The changes leave Germany with some of the most liberal cannabis laws in Europe, alongside Malta and Luxembourg, which legalised recreational use in 2021 and 2023, respectively. The Netherlands, known for its permissive attitude to the drug, has in recent years taken a stricter approach to counter cannabis tourism.

As the law took effect at midnight, hundreds of people cheered by Berlin’s iconic Brandenburg Gate, many of them by lighting up joints in what one participant, a very happy 25-year-old Niyazi, called “a bit of extra freedom”.

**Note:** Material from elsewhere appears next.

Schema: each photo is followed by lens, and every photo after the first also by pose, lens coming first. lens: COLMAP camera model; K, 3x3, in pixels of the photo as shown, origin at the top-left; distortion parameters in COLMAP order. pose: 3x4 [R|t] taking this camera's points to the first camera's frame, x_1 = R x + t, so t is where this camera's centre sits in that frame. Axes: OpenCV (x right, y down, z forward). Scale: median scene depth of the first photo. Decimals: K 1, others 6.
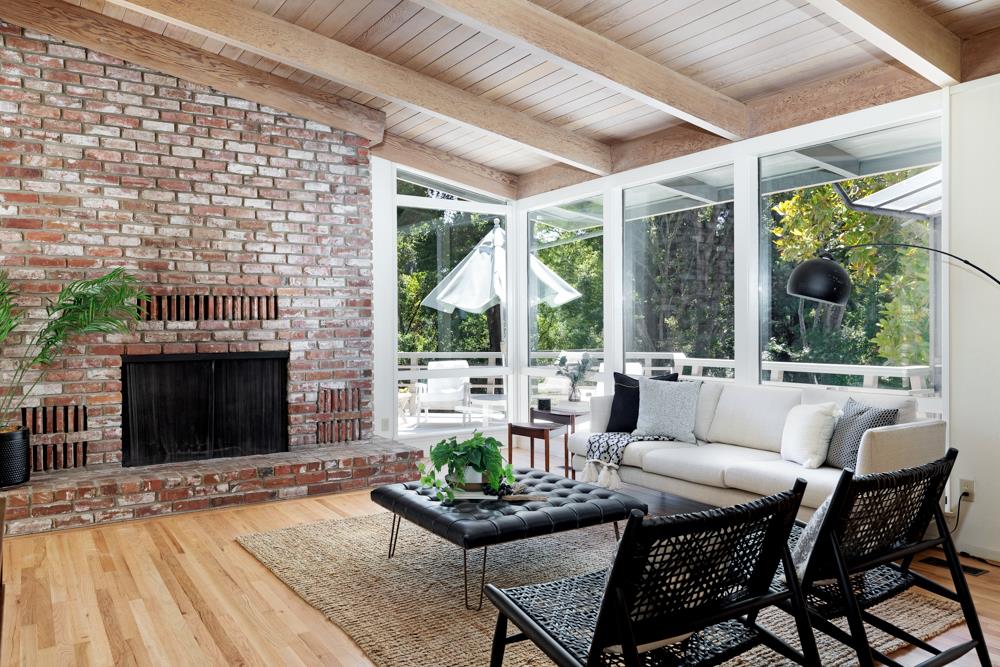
lens RADIAL K [[736.9, 0, 500.1], [0, 736.9, 331.0], [0, 0, 1]] dist [-0.006002, 0.003236]
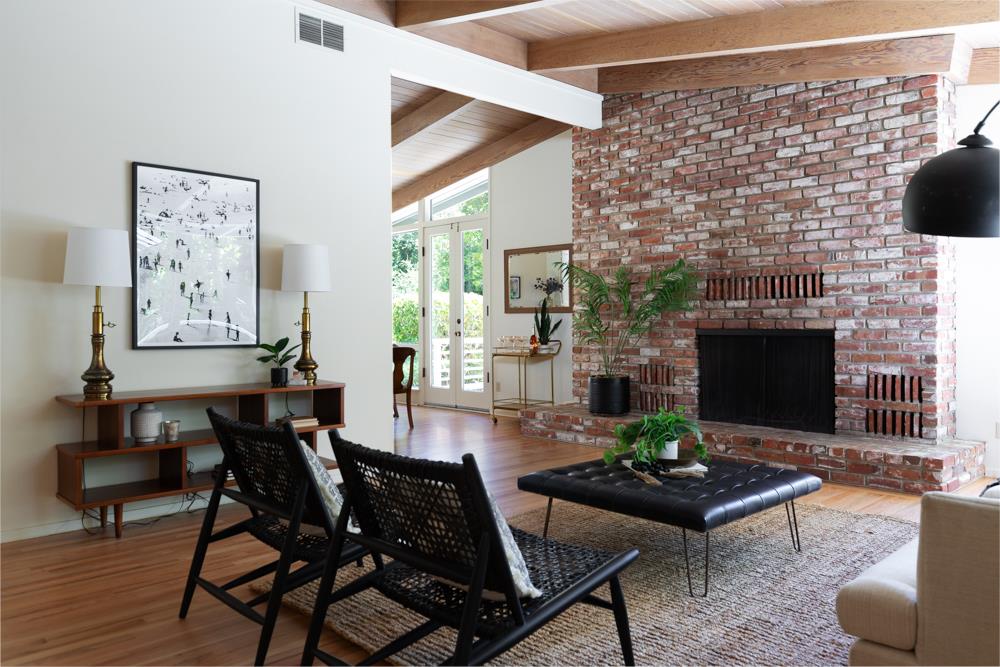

As the next step in the legal reform, from July 1st it will be possible to legally obtain weed through “cannabis clubs” in the country. These regulated associations will be allowed to have up to 500 members each, and will be able to distribute up to 50 grams of cannabis per person per month.

Until then, “consumers must not tell the police where they bought their cannabis” in the event of a street check, Georg Wurth, director of the German Cannabis Association, told AFP.



Initial plans for cannabis to be sold via licensed shops have been ditched due to EU opposition, though a second law is in the pipeline to trial the sale of the drug in shops in pilot regions. The German government, a three-way coalition led by Chancellor Olaf Scholz’s Social Democrats, argues that legalisation will help contain the growing black market for the popular substance.

But health groups have raised concerns that legalisation could lead to an increase in use among young people, who face the highest health risks. Cannabis use among young people can affect the development of the central nervous system, leading to an increased risk of developing psychosis and schizophrenia, experts have warned.

“From our point of view, the law as it is written is a disaster,” Katja Seidel, a therapist at a cannabis addiction centre for young people in Berlin, told AFP.

Even Health Minister Karl Lauterbach, a doctor, has said that cannabis consumption can be “dangerous”, especially for young people. The government has promised a widespread information campaign to raise awareness of the risks and to boost support programmes. It has also stressed that cannabis will remain banned for under-18s and within 100 metres of schools, kindergartens and playgrounds.



The law has also led to criticism from police, who fear it will be difficult to enforce.

“From April 1, our colleagues will find themselves in situations of conflict with citizens, as uncertainty reigns on both sides,” said Alexander Poitz, vice-president of the GdP police union.

Another potential issue is that the law will retroactively declare an amnesty for cannabis-related offences, creating an administrative headache for the legal system. According to the German Judges’ Association, the pardon could apply to more than 200,000 cases that would need to be checked and processed.

Conservative opposition leader Friedrich Merz has said he would “immediately” repeal the law if he and his party formed a government following nationwide elections in 2025. But Finance Minister Christian Lindner, from the liberal FDP, said legalisation was a “responsible” move that was better than “directing people to the black market”.

The new law “will not lead to chaos”, Lindner told public broadcaster ARD.